We should start by addressing issues nearer to us; easier to implement, simple solutions to which can be adopted both at an individual and community level. The best way to celebrate this day is by realising that collective action with targeted solutions is the way forward. A step towards this is taken by the organisation I work currently in, Public Affairs Centre (PAC) – a not-for-profit think tank dedicated to good governance and environmental sustenance, in the Environment Governance Group. PAC decided to practise what it preaches – by taking efforts to make its two-acre campus carbon-neutral. PAC has now installed solar PV hybrid power plant sufficient to meet the energy requirements of its research and administration wings with the surplus being fed to the electricity grid on weekends.

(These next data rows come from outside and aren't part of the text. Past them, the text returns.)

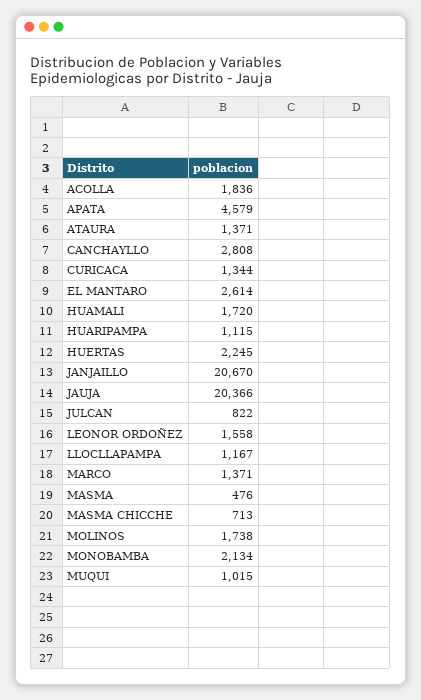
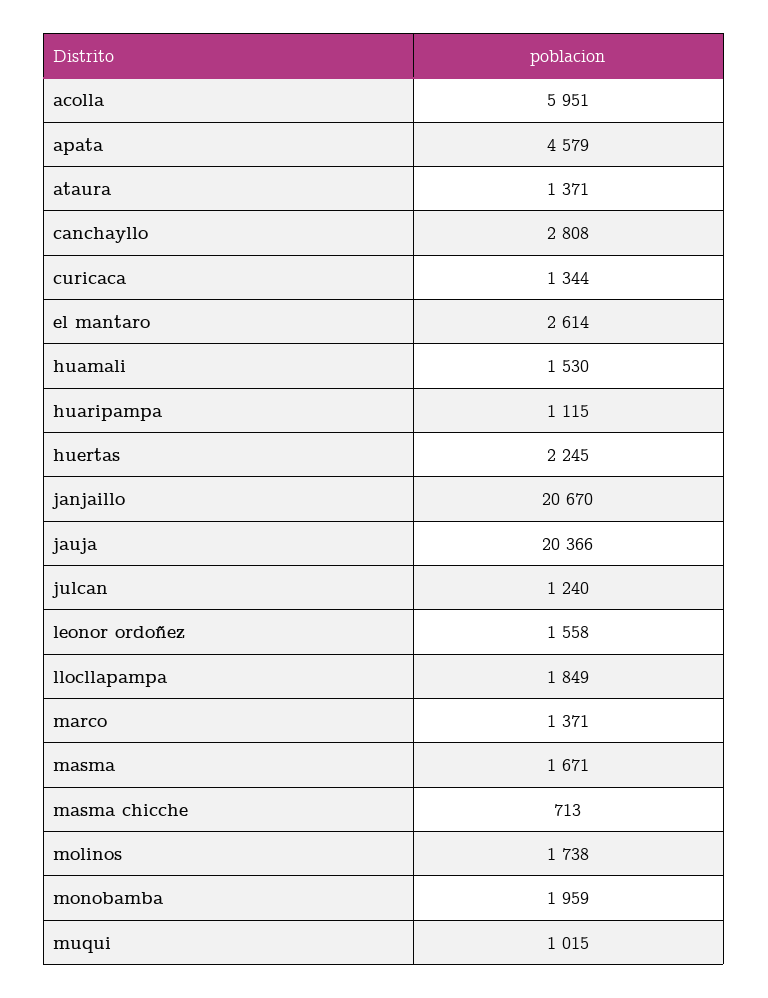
  {
-   "ACOLLA": 1836,
+   "ACOLLA": 5951,
    "APATA": 4579,
    "ATAURA": 1371,
    "CANCHAYLLO": 2808,
    "CURICACA": 1344,
    "EL MANTARO": 2614,
-   "HUAMALI": 1720,
+   "HUAMALI": 1530,
    "HUARIPAMPA": 1115,
    "HUERTAS": 2245,
    "JANJAILLO": 20670,
    "JAUJA": 20366,
-   "JULCAN": 822,
+   "JULCAN": 1240,
    "LEONOR ORDOÑEZ": 1558,
-   "LLOCLLAPAMPA": 1167,
+   "LLOCLLAPAMPA": 1849,
    "MARCO": 1371,
-   "MASMA": 476,
+   "MASMA": 1671,
    "MASMA CHICCHE": 713,
    "MOLINOS": 1738,
-   "MONOBAMBA": 2134,
+   "MONOBAMBA": 1959,
    "MUQUI": 1015
  }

A rainwater harvesting system was also put in place with an estimated harvest of 7 million litres of water annually which is used for various office requirements and to recharge wells installed aids in recharging groundwater levels in the parched industrial area.
 
In addition, an automated weather monitoring station is set up within the campus, the output data from which is displayed on a screen in the reception area. Apart from these major game changes, we have taken a step further by putting in place compost pits in the un-used areas of our campus where wet-waste is collected after segregation and is composted and used for small-scale organic farming of vegetables within the campus. PAC green campus initiatives through this integrated and comprehensive model involves a growing diversity of motivations, such as energy and water security, setting example for other organisations. Therefore, if organisations have the will they can start change right at the workplace as well.
 
Existing policies have strict rules and regulations but the problem of effective implementation due to lack of awareness and intent is a big obstacle. Active citizenry can play an important role here to increase accountability. We should refuse to participate in this destruction process and resolve as a community to find solutions to problems affecting us and our city. If it is not done sooner, in the process of destroying this city, we will in turn become the victim of this destruction.
 
Agarwal is a programme officer with the Environment Governance Group at Public Affairs Centre, a Bangalore-based not-for-profit think tank.